Abstracts

RINCH motions- localizing and lateralizing value in a general EMU population

Abstract number : 1.103
Submission category : 4. Clinical Epilepsy
Year : 2015
Submission ID : 2326468
Source : www.aesnet.org
Presentation date : 12/5/2015 12:00:00 AM
Published date : Nov 13, 2015, 12:43 PM

Authors :
Naoir Zaher, Bassel Abou-Khalil

Rationale: Rhythmic ictal nonclonic hand (RINCH) motions were described as a contralateral sign in temporal lobe epilepsy.
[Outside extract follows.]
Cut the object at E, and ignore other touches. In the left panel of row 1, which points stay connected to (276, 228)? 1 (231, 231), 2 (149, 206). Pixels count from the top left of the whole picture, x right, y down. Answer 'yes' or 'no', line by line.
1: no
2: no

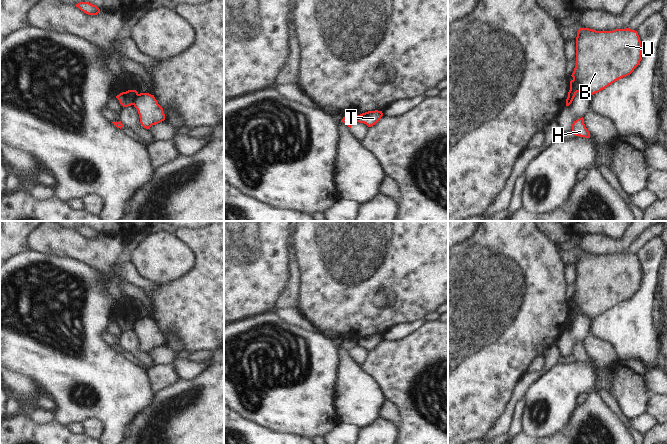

However, there has not been a large study evaluating the occurrence of this sign in all monitored patients. The purpose of this study was to evaluate the occurrence of RINCH in a large population of patients admitted in an epilepsy monitoring unit (EMU) where this sign is routinely recognized and reported.Methods: We searched our EMU reports from 2006 to 2014 for the terms “RINCH” and “rhythmic hand” movements or motions. We reviewed all video recordings of seizures with RINCH to verify the occurrence of RINCH as previously defined. We also reviewed corresponding EEG tracings for lateralization and localization of seizure onset. We recorded lateralization of RINCH and its timing in relation to seizure onset, as well as to the overall localization of the epileptogenic zone based on all data including semiology and imaging. We evaluated the incidence of RINCH in epilepsy for the period 2013-2014.Results: There were 131 seizures in 71 patients with RINCH. RINCH occurred in 8.5% of EMU patients with recorded seizures during a 2-year period from 2013 to 2014. Overall seizure localization was temporal in 57 patients, fronto-temporal in 3 patients, extratemporal in 7 patients (6 frontal and 1 occipital), and non-localizable in 4 patients. The most common RINCH movements in descending order were: hand opening and closing (37%), finger rubbing (26%), milking motions (14%), pill rolling (7%), finger flexion/extension (10%), Other (6%). RINCH lateralized to the contralateral hand in 93.8% of patients (61/65). Of the four patients with ipsilateral RINCH, three had bi-temporal electrographic seizure onsets, and one had other seizures with RINCH in the contralateral hand. Mean RINCH latency from seizure onset was 34.48 seconds (SD=27.66) in temporal lobe epilepsy and 10.31 seconds (SD=9.77) in definite or probable frontal lobe epilepsy (p=0.008).Conclusions: RINCH is a distinct early ictal clinical sign which is almost always contralateral. When RINCH is ipsilateral to seizure onset, the possibility of false lateralization of scalp ictal onset should be considered. Although RINCH is most common in temporal lobe epilepsy, it may occur in extratemporal epilepsy as well. RINCH latency from seizure onset was significantly shorter in extratemporal epilepsy.